Activity A: How would you translate this sentence from the dog-trainer interview into Spanish: "My original Sandy did the entire run of Annie for eight years and never missed a performance."
Activity B: Could you continue the dog-trainer interview, picking up right after its final line about the call asking for a trained deer?

Passage provided:
The prime example is The Wizard of Oz. The original Toto was a cairn terrier, a tenacious little ratter. How do you find a cairn terrier who will sit quietly while Dorothy's singing "Somewhere Over the Rainbow?" We have to look at a lot of cairn terriers to find one--one who'd be considered a terrible cairn terrier in the real world but has the right personality for this job.

I trained the bloodhound for A Christmas Story. They're a nose with a dog attached. They're terrible at obedience, they're so distracted by the nose. For a Broadway show I have to find a pair of dogs that won't kill each other.

So when people ask what's the easiest dog to train, I usually say a mutt, because mutts are more jack-of-all-trades.

CL: You say "a pair of dogs." Does the understudy ever have to go on?

We always have one, but we never want the understudy to go on. We try to avoid that at all costs. We spend so much time getting the actor and the main dog up to speed, so putting an understudy on, whether human or dog, upsets that balance. It's like having a dance partner, and your partner is gone and then you're working with someone who doesn't know your body or know you.

My original Sandy did the entire run of Annie for eight years and never missed a performance.

CL: What's the most interesting or unusual job you've done?

They're all unusual, I love them all. People think, Oh, it's just a dog. But I marvel at nature. I'm sitting on my porch looking out and seeing wetlands and hawks and deer. People think that's nature. But I look into the eyes of a dog, and that's nature as well. What we don't know goes on in a non-human species fascinates me.

I can communicate the best with canines, better than with other creatures. So a simple job where Sandy walks out and sits center stage and looks at our trainer in the audience and then looks out at the audience, amazes me--how they figure out things. Every day I show up to work it's always something new.

That's why I've never written a book [on animal training], I'm not done learning from animals after 37 years. My agent and my manager keep saying, When are you going to write the book? And I think the book is going to be about how much we don't know, and how to teach people to listen to animals as opposed to always trying to tell them what to do.

CL: Your newest TV project is HBO's The Leftovers. Can you tell us a little about that?

In The Leftovers, half the population has been abducted by aliens, and their dogs are running free through the streets, attacking people, attacking deer. Parts of that are computer generated. You see a pack of dogs attacking a deer. The deer is completely computer-generated, and the dogs are just biting a piece of styrofoam. But I'll get a call after that: "Can we get a trained deer to…"

Supplied information:
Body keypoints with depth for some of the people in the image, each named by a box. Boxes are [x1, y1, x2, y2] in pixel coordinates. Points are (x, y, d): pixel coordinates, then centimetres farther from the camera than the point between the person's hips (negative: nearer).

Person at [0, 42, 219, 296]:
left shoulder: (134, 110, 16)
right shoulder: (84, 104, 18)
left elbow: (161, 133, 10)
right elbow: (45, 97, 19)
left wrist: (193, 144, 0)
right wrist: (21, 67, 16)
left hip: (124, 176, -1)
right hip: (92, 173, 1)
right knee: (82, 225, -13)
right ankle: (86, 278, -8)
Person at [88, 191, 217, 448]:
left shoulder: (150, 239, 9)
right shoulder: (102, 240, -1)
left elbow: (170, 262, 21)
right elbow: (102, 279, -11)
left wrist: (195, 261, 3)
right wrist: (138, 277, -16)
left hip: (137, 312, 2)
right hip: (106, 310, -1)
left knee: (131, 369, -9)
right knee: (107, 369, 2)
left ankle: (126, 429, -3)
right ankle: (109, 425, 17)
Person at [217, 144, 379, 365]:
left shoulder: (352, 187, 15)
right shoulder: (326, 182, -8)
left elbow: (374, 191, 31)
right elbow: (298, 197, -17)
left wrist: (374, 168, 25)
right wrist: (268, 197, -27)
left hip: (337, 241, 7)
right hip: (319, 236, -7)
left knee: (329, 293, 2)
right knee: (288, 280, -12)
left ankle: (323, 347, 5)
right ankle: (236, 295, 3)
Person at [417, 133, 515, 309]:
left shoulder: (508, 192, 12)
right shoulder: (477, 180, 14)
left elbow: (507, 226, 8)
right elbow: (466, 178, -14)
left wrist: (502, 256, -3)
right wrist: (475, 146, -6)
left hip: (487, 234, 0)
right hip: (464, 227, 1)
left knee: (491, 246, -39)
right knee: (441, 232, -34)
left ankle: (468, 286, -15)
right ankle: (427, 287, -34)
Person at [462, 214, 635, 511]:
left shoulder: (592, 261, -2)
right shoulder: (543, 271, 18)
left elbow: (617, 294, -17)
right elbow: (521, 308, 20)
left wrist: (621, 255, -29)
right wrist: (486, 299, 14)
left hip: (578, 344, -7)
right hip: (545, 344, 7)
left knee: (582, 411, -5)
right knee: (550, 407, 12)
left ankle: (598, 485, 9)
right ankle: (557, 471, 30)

Output A: Mi Sandy original participó en toda la temporada de Annie durante ocho años y nunca faltó a una función.

Output B:
CL: What else are you working on now, and what's upcoming?

The 35th anniversary tour of Annie will be going out on a yearlong national tour. That's interesting because Martin Charnin, the original director, is directing the tour, so I get to work with a mentor and a friend. And I trained the dog for the new movie of Annie premiering at Christmas.

The biggest, most exciting project is that my wife is producing the first play to star a dog. For years I've been amazed at how much attention animals get on stage, and I've been waiting for someone to write Lassie: The Musical. When I turned 50 I said to my wife: Honey, it's not going to happen. So she took it upon herself to find a property, and she got the rights to Because of Winn-Dixie, a very popular children's book, which was turned into a 2006 film.

Duncan Sheik has done the score, and Nell Benjamin, whom we worked with on Legally Blonde, wrote the book and lyrics. The world premiere was at Arkansas Rep this past December, where it was wildly successful. Our next production is at the Delaware Theater Company in Wilmington, Delaware in March 2015, which we're calling the pre-Broadway tryout.

It's exciting to take a dog and use all the things I've learned to tell a story. It's a simple story about the human-animal bond. We've explored every other human emotion on stage except this one. The play Sylvia did, but it had a human playing a dog!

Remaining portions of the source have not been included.